What the task requires: In the listing below, identify each line with the word "Long" and return those lines.

==== Available data ====

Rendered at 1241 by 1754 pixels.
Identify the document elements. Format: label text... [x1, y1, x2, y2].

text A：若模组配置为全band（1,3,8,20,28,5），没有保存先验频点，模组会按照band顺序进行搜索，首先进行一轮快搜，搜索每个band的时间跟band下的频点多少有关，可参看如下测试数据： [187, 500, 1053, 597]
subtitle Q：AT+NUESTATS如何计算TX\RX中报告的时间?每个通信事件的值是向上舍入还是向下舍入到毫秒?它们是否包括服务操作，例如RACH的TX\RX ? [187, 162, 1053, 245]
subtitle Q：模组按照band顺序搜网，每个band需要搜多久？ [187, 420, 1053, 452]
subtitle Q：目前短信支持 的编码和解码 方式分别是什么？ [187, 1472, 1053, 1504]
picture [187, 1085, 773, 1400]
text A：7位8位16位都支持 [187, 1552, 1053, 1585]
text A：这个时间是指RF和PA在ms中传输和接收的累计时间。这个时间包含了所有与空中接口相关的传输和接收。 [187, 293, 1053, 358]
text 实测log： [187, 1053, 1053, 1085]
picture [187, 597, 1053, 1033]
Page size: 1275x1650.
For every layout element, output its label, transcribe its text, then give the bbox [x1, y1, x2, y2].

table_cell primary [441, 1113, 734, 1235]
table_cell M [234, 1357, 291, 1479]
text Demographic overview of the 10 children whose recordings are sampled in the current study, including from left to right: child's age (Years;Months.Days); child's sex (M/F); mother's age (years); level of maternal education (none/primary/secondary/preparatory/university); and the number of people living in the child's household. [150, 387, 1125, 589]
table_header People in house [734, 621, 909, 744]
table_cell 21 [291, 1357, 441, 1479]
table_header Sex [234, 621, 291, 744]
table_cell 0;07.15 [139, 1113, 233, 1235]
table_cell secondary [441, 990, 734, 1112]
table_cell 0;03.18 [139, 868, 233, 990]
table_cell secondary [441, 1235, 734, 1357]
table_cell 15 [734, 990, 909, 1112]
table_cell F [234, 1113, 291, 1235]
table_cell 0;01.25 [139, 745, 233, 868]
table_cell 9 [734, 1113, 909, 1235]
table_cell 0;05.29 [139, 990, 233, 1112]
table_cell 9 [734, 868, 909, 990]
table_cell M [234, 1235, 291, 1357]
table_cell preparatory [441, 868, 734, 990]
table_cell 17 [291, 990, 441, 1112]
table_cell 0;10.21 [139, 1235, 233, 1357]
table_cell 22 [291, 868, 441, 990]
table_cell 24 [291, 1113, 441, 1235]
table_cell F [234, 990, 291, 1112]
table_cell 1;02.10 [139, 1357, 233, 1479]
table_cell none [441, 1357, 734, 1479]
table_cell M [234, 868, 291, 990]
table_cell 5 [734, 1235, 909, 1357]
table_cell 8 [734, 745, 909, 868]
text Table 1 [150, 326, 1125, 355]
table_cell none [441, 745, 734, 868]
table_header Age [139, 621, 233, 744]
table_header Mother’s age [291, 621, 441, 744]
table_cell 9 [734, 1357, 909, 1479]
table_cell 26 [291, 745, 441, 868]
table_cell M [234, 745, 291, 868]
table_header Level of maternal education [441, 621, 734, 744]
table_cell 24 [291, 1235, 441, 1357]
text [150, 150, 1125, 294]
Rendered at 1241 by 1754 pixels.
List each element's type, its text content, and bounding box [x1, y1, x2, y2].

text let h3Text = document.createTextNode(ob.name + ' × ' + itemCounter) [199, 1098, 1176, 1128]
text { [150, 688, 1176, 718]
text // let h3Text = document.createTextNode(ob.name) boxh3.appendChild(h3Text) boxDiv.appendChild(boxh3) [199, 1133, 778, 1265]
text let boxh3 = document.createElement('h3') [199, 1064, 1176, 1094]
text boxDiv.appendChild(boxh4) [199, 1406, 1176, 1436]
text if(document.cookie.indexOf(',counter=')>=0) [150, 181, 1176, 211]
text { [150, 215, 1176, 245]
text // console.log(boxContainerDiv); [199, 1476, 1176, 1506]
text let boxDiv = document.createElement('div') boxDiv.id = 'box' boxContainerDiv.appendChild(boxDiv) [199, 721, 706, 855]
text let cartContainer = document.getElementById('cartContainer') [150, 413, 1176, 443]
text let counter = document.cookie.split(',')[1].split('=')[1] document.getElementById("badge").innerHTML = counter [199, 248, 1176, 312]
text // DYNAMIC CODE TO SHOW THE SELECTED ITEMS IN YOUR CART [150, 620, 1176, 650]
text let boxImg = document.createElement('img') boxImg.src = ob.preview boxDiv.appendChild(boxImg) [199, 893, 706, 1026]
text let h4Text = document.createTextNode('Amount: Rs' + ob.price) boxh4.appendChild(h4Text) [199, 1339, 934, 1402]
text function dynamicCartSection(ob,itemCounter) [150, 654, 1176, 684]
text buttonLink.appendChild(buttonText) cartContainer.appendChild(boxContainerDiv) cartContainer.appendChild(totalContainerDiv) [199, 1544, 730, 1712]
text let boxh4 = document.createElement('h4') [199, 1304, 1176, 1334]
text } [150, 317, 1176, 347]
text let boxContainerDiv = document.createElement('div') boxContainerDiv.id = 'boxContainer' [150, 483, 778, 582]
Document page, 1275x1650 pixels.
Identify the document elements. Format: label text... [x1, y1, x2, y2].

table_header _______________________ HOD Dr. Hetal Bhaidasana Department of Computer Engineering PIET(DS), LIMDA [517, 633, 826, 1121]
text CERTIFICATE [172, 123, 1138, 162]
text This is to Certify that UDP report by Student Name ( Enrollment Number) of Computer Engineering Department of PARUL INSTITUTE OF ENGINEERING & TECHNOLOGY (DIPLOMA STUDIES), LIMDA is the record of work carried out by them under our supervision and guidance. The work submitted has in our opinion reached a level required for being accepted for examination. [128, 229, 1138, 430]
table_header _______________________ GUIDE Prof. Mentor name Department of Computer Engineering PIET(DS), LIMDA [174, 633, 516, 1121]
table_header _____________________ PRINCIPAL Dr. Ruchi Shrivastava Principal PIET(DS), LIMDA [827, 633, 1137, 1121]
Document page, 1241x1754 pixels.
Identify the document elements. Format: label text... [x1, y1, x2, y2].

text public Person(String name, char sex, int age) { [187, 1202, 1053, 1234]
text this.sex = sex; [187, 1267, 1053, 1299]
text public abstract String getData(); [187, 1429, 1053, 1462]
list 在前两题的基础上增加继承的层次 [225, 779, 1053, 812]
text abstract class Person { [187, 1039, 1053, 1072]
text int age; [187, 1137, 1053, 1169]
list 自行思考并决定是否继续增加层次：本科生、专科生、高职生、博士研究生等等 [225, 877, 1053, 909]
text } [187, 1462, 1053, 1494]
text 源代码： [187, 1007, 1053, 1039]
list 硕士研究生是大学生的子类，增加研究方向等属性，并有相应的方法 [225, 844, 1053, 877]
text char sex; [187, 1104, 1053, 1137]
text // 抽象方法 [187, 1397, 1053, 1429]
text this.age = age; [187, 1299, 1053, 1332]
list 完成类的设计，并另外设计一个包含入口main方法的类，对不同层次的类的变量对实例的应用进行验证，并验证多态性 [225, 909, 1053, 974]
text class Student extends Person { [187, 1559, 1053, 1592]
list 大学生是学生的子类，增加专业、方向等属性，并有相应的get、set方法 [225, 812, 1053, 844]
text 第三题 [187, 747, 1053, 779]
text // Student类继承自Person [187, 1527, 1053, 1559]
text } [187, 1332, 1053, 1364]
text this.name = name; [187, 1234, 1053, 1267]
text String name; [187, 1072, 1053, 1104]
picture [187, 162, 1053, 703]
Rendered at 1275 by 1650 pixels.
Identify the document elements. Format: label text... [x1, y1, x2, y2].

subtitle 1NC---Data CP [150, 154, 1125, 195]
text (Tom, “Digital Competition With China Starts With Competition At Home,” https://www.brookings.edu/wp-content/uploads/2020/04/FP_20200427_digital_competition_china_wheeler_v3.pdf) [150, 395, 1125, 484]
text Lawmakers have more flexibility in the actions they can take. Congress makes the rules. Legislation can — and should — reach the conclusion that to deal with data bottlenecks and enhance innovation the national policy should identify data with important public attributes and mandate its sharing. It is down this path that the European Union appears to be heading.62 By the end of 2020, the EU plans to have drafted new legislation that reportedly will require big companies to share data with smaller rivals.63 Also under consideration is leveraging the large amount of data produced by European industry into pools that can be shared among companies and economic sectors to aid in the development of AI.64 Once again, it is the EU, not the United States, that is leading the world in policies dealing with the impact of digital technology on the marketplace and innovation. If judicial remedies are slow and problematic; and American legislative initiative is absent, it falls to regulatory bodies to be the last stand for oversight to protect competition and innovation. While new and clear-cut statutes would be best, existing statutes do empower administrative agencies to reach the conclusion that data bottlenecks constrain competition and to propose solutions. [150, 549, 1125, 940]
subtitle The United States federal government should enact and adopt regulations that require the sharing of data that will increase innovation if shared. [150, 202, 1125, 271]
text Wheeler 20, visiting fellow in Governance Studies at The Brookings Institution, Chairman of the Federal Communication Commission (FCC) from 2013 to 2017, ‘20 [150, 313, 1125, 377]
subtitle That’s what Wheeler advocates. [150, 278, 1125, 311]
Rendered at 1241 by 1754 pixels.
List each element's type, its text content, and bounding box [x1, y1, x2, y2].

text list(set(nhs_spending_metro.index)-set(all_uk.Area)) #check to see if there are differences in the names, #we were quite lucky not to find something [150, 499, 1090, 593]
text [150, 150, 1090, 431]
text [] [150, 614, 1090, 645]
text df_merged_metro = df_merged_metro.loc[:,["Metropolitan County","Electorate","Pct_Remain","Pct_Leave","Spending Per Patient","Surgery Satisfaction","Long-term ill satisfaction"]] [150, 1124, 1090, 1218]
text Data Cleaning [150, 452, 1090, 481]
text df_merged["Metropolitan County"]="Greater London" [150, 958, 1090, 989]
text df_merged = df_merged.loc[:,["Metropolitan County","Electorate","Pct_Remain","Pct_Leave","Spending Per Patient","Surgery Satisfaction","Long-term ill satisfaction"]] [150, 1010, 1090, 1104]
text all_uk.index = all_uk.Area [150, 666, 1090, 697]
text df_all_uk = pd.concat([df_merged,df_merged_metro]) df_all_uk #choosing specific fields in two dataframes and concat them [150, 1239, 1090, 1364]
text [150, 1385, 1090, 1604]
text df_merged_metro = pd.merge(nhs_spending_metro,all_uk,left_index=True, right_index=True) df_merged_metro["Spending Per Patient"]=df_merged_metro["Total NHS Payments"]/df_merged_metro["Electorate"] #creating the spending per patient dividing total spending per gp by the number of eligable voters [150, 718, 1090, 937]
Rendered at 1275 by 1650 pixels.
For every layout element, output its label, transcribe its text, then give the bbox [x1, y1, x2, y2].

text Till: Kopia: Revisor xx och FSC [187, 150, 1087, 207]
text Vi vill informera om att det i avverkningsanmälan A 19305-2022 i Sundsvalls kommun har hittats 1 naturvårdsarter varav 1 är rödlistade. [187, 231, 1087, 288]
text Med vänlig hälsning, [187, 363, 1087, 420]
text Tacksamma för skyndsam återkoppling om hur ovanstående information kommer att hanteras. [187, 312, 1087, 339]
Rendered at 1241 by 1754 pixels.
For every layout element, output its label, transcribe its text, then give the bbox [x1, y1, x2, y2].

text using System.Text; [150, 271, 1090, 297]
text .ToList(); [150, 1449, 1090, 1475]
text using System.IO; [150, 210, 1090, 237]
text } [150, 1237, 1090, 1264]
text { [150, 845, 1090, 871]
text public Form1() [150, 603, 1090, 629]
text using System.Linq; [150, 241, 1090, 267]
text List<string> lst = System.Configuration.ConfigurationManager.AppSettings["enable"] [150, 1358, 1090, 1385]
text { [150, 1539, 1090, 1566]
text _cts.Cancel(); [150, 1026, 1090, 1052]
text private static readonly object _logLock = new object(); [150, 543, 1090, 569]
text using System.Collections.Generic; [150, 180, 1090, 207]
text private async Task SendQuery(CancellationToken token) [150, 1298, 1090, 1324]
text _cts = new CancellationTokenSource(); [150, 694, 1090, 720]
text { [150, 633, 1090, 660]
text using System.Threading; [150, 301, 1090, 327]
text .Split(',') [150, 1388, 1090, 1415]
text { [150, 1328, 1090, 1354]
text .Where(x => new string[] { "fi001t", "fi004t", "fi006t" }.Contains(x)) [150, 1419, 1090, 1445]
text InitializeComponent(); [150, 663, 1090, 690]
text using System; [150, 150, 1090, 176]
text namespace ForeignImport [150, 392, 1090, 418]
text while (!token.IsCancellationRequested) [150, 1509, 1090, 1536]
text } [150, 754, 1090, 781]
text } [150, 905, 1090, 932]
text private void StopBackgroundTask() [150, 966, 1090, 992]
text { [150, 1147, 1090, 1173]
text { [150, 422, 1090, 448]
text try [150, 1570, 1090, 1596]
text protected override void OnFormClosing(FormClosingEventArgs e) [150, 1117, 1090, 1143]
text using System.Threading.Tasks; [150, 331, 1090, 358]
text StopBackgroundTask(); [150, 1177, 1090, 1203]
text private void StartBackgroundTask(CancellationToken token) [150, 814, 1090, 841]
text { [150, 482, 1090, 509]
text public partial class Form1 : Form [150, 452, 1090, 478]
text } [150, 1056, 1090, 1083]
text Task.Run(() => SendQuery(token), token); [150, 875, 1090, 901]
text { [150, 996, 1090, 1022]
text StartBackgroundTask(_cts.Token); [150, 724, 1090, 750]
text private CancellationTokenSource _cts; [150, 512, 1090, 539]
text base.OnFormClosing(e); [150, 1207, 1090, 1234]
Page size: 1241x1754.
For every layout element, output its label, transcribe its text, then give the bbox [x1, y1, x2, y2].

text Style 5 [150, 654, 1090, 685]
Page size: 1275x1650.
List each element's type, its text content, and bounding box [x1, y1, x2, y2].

====

Reply:
text df_merged_metro = df_merged_metro.loc[:,["Metropolitan County","Electorate","Pct_Remain","Pct_Leave","Spending Per Patient","Surgery Satisfaction","Long-term ill satisfaction"]] [150, 1124, 1090, 1218]
text df_merged = df_merged.loc[:,["Metropolitan County","Electorate","Pct_Remain","Pct_Leave","Spending Per Patient","Surgery Satisfaction","Long-term ill satisfaction"]] [150, 1010, 1090, 1104]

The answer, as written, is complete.